Partitioning triangle-free planar graphs into a forest and a linear forest
Guanwu Liu, Rongxing Xu
TL;DR
This paper proves that every triangle-free planar graph can be partitioned into a forest and a linear forest (i.e., a forest where each component is a path), equivalently achieving a maximum degree of $2$ for one part. It achieves this via a strengthened boundary-precoloring framework: for a triangle-free plane graph $G$ with a boundary vertex $z$, boundary sets $P$ (with $|P|\le 3$ and consecutive on the boundary) and an independent set $Q$, there exists a coloring $\phi: V(G)\to\{1,2\}$ extending a precoloring $\eta: P\to\{1,2\}$ and coloring $Q$ with $2$, such that color $1$ forms a linear forest and color $2$ forms a forest, together with structural conditions (C1)–(C5).
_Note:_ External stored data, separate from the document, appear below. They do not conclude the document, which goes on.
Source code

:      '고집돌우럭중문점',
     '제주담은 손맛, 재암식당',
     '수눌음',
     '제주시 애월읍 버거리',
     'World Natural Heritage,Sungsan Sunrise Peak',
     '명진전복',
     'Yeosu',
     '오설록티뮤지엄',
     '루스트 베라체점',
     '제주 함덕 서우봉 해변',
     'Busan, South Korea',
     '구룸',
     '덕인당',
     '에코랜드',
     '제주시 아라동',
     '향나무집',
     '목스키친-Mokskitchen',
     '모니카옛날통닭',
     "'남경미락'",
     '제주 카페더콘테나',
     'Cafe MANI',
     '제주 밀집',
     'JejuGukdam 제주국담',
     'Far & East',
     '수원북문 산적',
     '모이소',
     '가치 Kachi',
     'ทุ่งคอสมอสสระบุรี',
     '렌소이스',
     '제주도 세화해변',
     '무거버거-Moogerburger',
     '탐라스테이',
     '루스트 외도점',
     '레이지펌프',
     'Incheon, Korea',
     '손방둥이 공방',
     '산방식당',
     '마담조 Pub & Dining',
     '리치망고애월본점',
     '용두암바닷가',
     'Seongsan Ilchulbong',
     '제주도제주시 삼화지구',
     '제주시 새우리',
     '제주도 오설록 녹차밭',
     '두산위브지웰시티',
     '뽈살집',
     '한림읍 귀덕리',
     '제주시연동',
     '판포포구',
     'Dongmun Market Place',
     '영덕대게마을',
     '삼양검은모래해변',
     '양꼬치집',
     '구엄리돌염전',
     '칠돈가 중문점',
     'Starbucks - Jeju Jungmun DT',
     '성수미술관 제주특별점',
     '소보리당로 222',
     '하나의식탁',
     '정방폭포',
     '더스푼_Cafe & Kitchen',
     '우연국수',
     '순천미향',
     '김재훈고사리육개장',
The proof proceeds by a minimal counterexample and induction on the number of vertices, deriving key structural lemmas: $G$ is $2$-connected, the boundary cycle has length at least $5$, no separating $4$-cycles occur, and no boundary chords can arise; these enable successive extensions of partial colorings to the whole graph. The result improves prior bounds from $d\le 3$ to $d\le 2$ for the maximum degree in the second forest, contributing to the literature on acyclic colorings and vertex-partition decompositions in triangle-free planar graphs.
Abstract
Raspaud and Wang conjectured that every triangle-free planar graph can be vertex-partitioned into an independent set and a forest. Independently, Kawarabayashi and Thomassen also remarked that this might be true, after providing another proof of a result of Borodin and Glebov, showing this result for planar graphs of girth~5. Subsequently, Dross, Montassier, and Pinlou raised the same question and proved that every triangle-free planar graph can be partitioned into a forest and another forest of maximum degree~5. More recently, Feghali and Šámal improved this bound on the maximum degree to~3. In this note, we further improve the result by showing that every triangle-free planar graph can be partitioned into a forest and a linear forest, that is, a forest of maximum degree~2.